Sûfilerin işarî tefsirlerinden genellikle Te’vilât-ı Sûfiyye şeklinde bahsedilir. (bk. Suyutî, ll,178) Aslında ilk dönemde te’vil kelimesi tefsir anlamında kullanılırdı. Mesela Taberî’nin tefsirinde te’vil bu anlamda kullanılmıştır. Daha sonra kelamcıların ve mutasavvıfların yorumlarına te’vil denilmiştir. Mesela kelamcıların “Allah’ın yüzü” ifadesini “Allah’ın zatı”, “Allah’ın eli” ifadesini “Allah’ın kudreti veya ihsanı” şeklinde yorumları böyledir. Buna göre Kur’an veya hadiste geçen bir ifade zâhiri mana ile alakası bulunan başka bir manaya naklediliyor.

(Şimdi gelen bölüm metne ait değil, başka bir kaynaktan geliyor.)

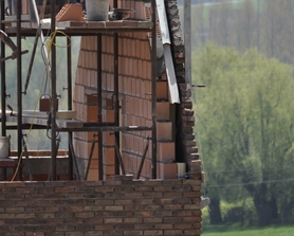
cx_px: 158
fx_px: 5279
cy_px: 44
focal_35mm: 606
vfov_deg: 2.6
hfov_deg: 3.2
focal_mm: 200
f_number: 6.7
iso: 200
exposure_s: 1/750
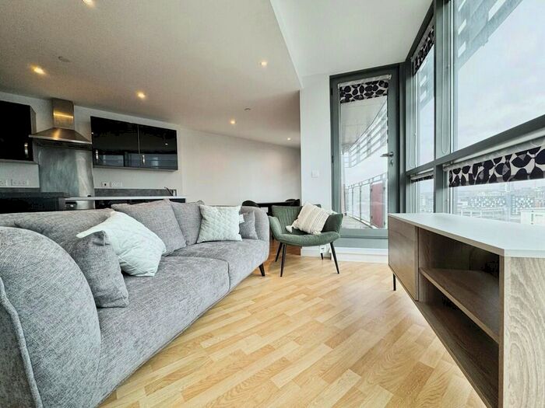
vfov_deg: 85.7
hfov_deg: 102.1
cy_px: 204
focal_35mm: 14
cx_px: 272
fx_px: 220
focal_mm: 2.22
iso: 80
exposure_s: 1/100
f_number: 2.2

Yüzün zat, elin kudret veya ihsan olarak yorumlanması gibi, Sûfilerin de az çok bunu andıran yorumları vardır, bunlara “Te’vilât-ı Sûfiyye” denir.
BU İLMİN KAPISI HZ. ALİ’DİR
Sûfiler Kur’an’da bâtınî ve sırrî manaların bulunduğunu ispatlamak için bazı deliller ileri sürerler. “Her âyetin zâhiri, bir bâtını; her harfin bir haddı, bir ittılâ mahallı var.” Zahrdan maksat âyetin lafzı, batından maksat tevilidir. Veya Zahrdan maksat Kur’an’da ki peygamber kıssaları, batından maksat daha sonraki nesillerin bu kıssaları dersler, veya âyetin zahrı zâhir ehlinin anladıkları mana, batını ise gönül ehlinin çıkardıkları manadır. Her harfin bir haddi var, ifadesi her harfin ( cümlenin) ifade ettiği mananın bir sınırı ve sona erdiği bir nokta var; her harfin bir ittilâ mahalli var, ifadesi üstü kapalı ve anlaşılması zor her hükmün ve mananın bir bilinmesi usulu ve noktası vardır, anlamına gelir. (Süyuti, ll, 184) Bazılarına göre âyetin zâhirî tilavet, bâtını ise anlaşılmasıdır, hadd helal-haram, ittilâ mahalli ise vaad ve tehdidleri gözünde bulundurmaktır. Nitekim İbn Abbas Kur’an ağacının filizleri, dalları, dışı, içi var. Özgün yönlerinin sonu yoktur, bunun sonuna varılamaz, demiştir. Hz. Ali, ‘İstesem Fatiha sûresine öyle tefsir yapardım ki bu tefsir kitaplarını ancak yetmiş beygir taşıyabilirdi’ dediği rivayet edilir. Hz. Ali’nin başkalarına kapalı olan bazı âyetlerin derin manalarını keşfetme yeteneğine sahip olduğu kabul edilir. Başkalarının Kur’an’dan çıkaramadığı derin ve ince manaları çıkarma gücüne ve yeteneğine sahip olduğundan İbn Abbas’a Tercümanü’l- Kur’an denilmiştir.( bk. Suyuti, ll, 186-187, 184) Sufiler Hz. Ali ve İbn Abbas’ta bulunan söz konusu yeteneğin bazı mutasavvıflarda da bulunduğunu kabul eder, bu yetenekle Kur’an’dan çıkarılan manalara işarî tefsir, derler.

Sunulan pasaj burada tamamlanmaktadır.